C'en était fait. J'avais perdu ma confiance première dans la bonté de la nature. Et, sans doute, je ne surprendrai personne si je dis que je ne l'ai jamais retrouvée depuis.

Tout en m'inquiétant, M. Hamoche m'intéressait beaucoup. Il m'arrivait quelquefois de le rencontrer, le soir, dans mon escalier. Ce n'était point extraordinaire, car il habitait une mansarde dans notre maison. A la tombée du jour, il grimpait les degrés, ayant sous chaque bras une boîte longue et noire, qui renfermait, assurément, les lunettes et les minéraux. Mais ces deux boîtes ressemblaient à deux petits cercueils, et j'avais peur, comme si cet homme de malheur était un croque-mort ...

N'emportait-il pas ma confiance et ma sécurité? Maintenant, je doutais de tout, puisque, reposant sous notre toit, dans la maison bénie, cet homme n'était pas heureux.

Sa mansarde donnait sur la cour, et ma bonne m'avait dit que, pour s'y tenir debout, il fallait passer la tête par la fenêtre à tabatière. Et, comme je n'étais pas toujours sérieux à cette époque, je riais de tout mon coeur à la pensée que M. Hamoche, dans sa chambre, ne quittait pas son chapeau, que ce chapeau, prodigieusement haut, s'élevait sur le toit au-dessus des tuyaux, et qu'il y manquait seulement une de ces flèches de zinc qui tournent au vent.

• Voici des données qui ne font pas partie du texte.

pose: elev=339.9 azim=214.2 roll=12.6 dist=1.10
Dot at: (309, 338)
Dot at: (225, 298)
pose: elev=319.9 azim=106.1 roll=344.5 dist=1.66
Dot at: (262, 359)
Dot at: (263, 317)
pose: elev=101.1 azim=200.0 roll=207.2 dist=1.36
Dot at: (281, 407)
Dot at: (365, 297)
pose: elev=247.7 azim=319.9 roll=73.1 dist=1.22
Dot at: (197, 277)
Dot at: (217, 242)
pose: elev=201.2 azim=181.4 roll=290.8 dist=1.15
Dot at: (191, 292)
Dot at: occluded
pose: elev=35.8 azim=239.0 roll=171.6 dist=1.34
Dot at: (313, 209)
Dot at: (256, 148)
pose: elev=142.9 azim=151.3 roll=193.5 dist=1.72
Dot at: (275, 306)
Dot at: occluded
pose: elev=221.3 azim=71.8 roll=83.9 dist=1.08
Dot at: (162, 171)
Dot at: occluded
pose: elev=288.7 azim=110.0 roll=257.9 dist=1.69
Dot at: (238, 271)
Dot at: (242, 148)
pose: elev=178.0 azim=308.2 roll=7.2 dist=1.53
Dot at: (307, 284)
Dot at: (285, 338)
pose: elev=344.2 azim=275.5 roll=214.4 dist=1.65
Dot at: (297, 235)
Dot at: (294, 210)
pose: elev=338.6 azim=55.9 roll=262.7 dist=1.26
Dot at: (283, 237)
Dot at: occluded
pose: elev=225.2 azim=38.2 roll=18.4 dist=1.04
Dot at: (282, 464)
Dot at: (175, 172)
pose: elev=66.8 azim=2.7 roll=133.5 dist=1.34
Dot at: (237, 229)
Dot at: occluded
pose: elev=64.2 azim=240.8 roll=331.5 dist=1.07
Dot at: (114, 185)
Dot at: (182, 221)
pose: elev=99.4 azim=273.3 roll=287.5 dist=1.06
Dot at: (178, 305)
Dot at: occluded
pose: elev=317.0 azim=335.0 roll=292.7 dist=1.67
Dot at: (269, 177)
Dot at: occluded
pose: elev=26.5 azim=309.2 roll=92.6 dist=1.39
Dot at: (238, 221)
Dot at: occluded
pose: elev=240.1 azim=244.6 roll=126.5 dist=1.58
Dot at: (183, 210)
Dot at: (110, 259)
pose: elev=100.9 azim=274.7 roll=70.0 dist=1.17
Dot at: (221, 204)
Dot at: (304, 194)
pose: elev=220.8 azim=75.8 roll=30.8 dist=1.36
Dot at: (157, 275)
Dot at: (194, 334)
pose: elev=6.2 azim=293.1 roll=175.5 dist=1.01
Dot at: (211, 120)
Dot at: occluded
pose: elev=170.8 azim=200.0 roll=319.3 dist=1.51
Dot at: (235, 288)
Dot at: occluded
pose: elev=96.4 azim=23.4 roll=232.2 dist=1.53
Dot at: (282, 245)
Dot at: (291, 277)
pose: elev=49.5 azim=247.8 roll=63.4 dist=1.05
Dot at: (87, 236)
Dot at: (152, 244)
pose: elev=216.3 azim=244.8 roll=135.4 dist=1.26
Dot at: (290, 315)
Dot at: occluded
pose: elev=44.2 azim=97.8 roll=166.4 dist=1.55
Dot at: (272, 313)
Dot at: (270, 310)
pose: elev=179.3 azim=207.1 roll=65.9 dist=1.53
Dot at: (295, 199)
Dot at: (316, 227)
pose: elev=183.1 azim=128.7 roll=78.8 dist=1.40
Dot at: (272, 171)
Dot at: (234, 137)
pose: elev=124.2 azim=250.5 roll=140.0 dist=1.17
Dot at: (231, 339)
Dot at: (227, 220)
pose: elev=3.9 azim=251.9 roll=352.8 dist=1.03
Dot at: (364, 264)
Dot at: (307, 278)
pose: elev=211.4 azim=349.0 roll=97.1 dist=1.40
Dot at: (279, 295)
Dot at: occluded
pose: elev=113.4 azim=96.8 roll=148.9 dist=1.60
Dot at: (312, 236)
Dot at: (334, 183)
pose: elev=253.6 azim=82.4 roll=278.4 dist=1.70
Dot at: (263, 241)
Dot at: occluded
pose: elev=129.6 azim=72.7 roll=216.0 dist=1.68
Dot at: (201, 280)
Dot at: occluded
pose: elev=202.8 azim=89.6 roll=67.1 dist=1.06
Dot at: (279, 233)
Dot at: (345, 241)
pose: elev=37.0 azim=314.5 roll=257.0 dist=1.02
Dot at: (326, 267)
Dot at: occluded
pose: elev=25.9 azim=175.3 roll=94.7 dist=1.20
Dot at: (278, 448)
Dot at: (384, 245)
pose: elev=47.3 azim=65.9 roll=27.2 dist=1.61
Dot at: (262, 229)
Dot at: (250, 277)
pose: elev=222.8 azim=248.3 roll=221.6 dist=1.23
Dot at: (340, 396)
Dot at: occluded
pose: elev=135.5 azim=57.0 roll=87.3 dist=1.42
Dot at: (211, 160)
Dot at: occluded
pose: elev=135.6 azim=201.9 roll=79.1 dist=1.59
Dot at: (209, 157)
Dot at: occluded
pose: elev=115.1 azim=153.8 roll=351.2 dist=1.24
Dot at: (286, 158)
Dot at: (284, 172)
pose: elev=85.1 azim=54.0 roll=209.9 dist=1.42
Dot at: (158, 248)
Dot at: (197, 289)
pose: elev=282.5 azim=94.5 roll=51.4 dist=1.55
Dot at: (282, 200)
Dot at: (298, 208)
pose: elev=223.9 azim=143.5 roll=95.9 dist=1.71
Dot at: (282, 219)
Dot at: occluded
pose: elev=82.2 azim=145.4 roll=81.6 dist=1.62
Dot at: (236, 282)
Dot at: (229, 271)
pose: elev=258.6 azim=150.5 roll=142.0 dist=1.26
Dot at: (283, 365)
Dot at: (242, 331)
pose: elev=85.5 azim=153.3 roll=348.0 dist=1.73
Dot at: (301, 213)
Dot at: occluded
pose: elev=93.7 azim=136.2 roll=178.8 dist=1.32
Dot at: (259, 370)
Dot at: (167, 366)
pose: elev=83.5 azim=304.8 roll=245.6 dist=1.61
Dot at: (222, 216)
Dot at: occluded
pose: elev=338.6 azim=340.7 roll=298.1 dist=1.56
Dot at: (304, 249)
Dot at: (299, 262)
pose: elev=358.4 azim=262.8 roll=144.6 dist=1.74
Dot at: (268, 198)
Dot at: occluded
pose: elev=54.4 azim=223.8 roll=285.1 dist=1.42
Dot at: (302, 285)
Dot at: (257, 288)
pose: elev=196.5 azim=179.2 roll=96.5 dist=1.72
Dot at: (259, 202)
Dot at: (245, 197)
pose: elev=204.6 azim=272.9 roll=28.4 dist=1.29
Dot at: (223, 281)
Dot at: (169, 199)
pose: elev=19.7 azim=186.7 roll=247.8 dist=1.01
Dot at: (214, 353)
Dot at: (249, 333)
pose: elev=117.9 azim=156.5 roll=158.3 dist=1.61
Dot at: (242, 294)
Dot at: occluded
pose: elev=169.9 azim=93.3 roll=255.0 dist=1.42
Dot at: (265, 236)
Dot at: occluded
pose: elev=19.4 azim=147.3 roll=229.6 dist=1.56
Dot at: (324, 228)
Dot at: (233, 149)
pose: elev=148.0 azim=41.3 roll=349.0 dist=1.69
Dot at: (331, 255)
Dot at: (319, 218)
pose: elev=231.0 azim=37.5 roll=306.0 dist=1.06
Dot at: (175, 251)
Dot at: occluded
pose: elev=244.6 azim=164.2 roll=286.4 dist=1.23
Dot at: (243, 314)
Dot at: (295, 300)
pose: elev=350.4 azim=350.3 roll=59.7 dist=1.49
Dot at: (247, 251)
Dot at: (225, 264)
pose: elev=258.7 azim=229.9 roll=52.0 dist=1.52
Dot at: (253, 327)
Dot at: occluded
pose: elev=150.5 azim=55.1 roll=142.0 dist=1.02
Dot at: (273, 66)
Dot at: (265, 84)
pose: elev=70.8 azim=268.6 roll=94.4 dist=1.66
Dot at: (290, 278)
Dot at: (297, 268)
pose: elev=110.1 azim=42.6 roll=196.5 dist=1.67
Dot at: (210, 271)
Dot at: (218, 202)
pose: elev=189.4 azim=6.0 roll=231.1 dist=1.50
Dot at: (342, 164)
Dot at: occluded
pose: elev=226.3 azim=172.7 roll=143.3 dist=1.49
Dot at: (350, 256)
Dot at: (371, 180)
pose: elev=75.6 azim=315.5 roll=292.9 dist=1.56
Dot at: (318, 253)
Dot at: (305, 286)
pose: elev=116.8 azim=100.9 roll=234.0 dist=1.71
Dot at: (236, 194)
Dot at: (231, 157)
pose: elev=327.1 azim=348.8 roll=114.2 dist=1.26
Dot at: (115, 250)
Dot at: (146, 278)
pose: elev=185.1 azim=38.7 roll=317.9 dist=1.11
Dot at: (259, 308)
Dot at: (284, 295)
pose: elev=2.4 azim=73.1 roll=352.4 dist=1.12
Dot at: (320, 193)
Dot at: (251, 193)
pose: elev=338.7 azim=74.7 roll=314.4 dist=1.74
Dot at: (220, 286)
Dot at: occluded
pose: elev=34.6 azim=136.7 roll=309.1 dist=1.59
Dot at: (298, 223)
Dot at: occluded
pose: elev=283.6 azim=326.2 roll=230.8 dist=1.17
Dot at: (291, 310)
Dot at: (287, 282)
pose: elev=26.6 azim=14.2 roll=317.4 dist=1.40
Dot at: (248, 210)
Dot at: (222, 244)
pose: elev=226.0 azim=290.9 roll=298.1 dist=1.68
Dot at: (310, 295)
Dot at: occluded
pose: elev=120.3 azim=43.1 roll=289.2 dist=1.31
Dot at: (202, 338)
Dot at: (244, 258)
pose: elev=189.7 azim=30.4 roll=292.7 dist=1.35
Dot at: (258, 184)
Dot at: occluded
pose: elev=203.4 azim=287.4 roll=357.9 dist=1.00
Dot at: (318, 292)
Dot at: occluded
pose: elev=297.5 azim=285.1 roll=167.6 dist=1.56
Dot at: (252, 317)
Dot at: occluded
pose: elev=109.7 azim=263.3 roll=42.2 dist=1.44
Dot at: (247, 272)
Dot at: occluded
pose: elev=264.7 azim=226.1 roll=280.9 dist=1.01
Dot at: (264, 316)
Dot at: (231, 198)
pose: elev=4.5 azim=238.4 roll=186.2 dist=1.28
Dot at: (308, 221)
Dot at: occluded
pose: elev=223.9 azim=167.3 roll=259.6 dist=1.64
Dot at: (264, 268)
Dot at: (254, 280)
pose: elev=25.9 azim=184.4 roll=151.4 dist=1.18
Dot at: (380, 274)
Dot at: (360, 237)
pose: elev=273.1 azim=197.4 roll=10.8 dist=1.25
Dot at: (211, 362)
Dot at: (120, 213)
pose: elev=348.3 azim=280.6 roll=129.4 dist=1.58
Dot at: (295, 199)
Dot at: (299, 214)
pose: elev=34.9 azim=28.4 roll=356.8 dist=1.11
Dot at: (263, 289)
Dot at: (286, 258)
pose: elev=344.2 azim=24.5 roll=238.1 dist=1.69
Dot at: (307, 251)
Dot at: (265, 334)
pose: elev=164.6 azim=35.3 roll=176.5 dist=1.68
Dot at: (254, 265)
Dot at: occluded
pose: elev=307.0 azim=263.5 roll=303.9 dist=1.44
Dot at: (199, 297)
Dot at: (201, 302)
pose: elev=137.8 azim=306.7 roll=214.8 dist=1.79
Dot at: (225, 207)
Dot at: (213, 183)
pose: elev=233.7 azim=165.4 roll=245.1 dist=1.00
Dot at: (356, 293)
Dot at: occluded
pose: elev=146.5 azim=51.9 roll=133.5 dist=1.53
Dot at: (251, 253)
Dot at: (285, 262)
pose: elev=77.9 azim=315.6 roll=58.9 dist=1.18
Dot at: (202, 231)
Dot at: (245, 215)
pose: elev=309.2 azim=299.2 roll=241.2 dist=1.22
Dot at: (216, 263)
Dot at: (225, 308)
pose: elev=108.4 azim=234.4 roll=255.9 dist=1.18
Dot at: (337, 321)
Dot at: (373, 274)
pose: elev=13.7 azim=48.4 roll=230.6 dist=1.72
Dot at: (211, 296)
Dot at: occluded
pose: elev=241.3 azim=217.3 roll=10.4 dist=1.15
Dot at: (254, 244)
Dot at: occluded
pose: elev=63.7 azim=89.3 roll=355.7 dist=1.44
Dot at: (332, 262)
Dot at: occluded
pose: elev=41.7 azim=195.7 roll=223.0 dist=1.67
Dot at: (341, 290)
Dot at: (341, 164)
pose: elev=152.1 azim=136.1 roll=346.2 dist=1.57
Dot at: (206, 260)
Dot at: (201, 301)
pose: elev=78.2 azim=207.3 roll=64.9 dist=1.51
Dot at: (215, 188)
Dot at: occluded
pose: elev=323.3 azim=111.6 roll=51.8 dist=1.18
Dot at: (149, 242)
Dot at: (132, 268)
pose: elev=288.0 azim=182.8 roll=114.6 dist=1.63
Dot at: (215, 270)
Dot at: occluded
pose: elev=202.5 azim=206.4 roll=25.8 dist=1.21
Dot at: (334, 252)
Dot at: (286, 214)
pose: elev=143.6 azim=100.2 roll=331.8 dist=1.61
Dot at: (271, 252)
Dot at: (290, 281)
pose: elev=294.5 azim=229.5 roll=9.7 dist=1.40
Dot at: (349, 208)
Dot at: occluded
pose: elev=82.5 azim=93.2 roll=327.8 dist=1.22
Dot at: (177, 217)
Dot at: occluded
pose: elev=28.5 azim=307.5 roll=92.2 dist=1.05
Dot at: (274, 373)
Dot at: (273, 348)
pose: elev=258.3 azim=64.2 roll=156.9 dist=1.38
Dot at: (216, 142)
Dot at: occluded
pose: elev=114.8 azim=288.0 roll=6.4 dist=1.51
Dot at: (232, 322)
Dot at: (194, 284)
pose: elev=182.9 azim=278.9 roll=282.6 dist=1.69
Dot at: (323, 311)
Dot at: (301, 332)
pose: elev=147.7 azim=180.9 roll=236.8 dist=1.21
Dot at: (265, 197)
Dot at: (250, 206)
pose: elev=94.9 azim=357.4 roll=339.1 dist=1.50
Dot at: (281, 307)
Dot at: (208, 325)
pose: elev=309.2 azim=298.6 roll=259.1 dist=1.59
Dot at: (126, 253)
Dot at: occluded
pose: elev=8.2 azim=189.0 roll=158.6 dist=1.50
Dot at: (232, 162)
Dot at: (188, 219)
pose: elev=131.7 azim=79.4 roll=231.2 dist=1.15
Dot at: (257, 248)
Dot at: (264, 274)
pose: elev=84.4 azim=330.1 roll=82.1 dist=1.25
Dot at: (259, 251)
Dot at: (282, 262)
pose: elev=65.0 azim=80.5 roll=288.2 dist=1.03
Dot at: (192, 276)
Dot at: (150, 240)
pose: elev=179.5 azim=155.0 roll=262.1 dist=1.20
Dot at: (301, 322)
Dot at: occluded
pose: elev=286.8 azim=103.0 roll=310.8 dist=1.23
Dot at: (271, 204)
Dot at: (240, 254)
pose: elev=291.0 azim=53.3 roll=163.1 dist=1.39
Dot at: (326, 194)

A six ans, on a l'esprit mobile. Depuis quelque temps, je ne songeais plus au lunetier, au chapeau, aux deux cercueils, quand un jour--il me souvient que c'était un jour de printemps,--il était six heures et demie, et nous étions à table ... On dînait de bonne heure, sur le quai Malaquais, dans ce temps-là. Un jour, dis-je, Mme Mathias, qui était très considérée dans la maison, vint dire à mon père:

"Le marchand de lunettes est très malade, là-haut, dans sa mansarde. Il a une fièvre de cheval.

--J'y vais", dit mon père en se levant.

Au bout d'un quart d'heure, il revint.

"Eh bien? demanda ma mère.

--On ne peut rien dire encore, répondit mon père, en reprenant sa serviette avec la tranquillité d'un homme habitué à toutes les misères humaines. Je croirais à une fièvre cérébrale. L'excitation nerveuse est très intense. Naturellement, il ne veut pas entendre parler de l'hôpital. Il faudra pourtant bien l'y porter: on ne peut le soigner que là."

Je demandai:

"Est-ce qu'il en mourra?"

Mon père, sans répondre, souleva légèrement les épaules.